Le 18/03/2026 à 19h01

Bénéficier directement ou indirectement de terrains lotis dans des zones industrielles dans les régions de Tanger, Casablanca et Kénitra dans le but, inavoué au départ, de réaliser une importante plus-value en le revendant: telle est la manoeuvre, malhonnête, dont se retrouvent soupçonnés des élus de premier plan, dont des députés et des conseillers siégeant au Parlement.

La découverte de ces manigances revient à Omar Hejira, secrétaire d’État auprès du ministre de l’Industrie et du Commerce, chargé du Commerce extérieur, à l’occasion de tournées qu’il a effectuées dans plusieurs régions du Royaume. Selon des sources informées interrogées par Assabah de ce jeudi 19 mars, plusieurs bénéficiaires de ces titres fonciers s’apprêtent à se présenter aux prochaines élections législatives.
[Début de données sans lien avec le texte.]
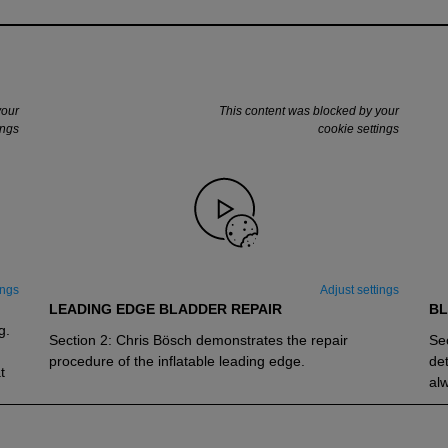
your
This content was blocked by your
ings
cookie settings
ings
Adjust settings
LEADING EDGE BLADDER REPAIR
BL
g.
Section 2: Chris Bösch demonstrates the repair
Sec
procedure of the inflatable leading edge.
det
t
alw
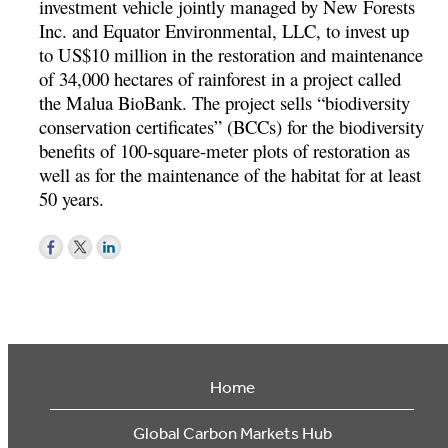
investment vehicle jointly managed by New Forests
Inc. and Equator Environmental, LLC, to invest up
to US$10 million in the restoration and maintenance
of 34,000 hectares of rainforest in a project called
the Malua BioBank. The project sells “biodiversity
conservation certificates” (BCCs) for the biodiversity
benefits of 100-square-meter plots of restoration as
well as for the maintenance of the habitat for at least
50 years.
Home
Global Carbon Markets Hub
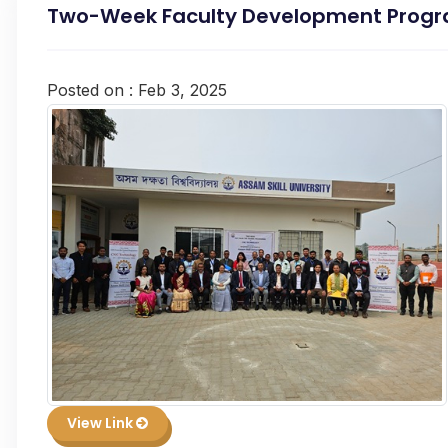
Two-Week Faculty Development Progra
Posted on : Feb 3, 2025
View Link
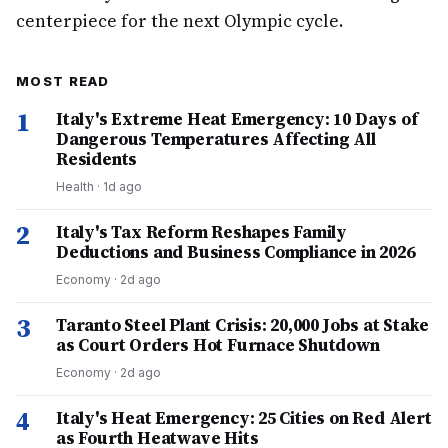
centerpiece for the next Olympic cycle.
MOST READ
1
Italy's Extreme Heat Emergency: 10 Days of
Dangerous Temperatures Affecting All
Residents
Health
·
1d ago
2
Italy's Tax Reform Reshapes Family
Deductions and Business Compliance in 2026
Economy
·
2d ago
3
Taranto Steel Plant Crisis: 20,000 Jobs at Stake
as Court Orders Hot Furnace Shutdown
Economy
·
2d ago
4
Italy's Heat Emergency: 25 Cities on Red Alert
as Fourth Heatwave Hits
En tout, ce sont dix élus au Parlement, précisent les sources du quotidien, qui ont bénéficié de terrains lotis dans des zones industrielles, sans avoir eu l’intention d’y initier des projets socio-économiques, qui étaient pourtant présentés dans les procédures préalables à cette transaction.

Leur but initial, non affiché, était de les revendre, indique Assabah, qui précise que «plusieurs réclamations et des plaintes ont été adressées aux autorités compétentes dans les villes où des terrains lotis ont été cédés à des hommes politiques et à de grands électeurs sur la base de projets d’investissement qui n’ont jamais été réalisés».

Des questions gênantes à propos de «cette nouvelle forme de spéculation foncière» ont également été posées par des députés du Parti de l’Istiqlal (PI) à la Chambre des représentants, alors même que cette activité est régulée, précise le quotidien, «par les dispositions de la loi n°102-21 relative aux zones industrielles qui a été publié au Bulletin Officiel n°7173 du 27 février 2023, [dans le but de] moderniser les infrastructures, lutter contre la spéculation foncière et encourager l’investissement», par le développement de nouvelles zones industrielles adaptées à la demande des investisseurs, ainsi qu’aux différents enjeux attendus dans les régions, et par l’opérationnalisation de la stratégie de la régionalisation avancée dans les différents territoires du Royaume.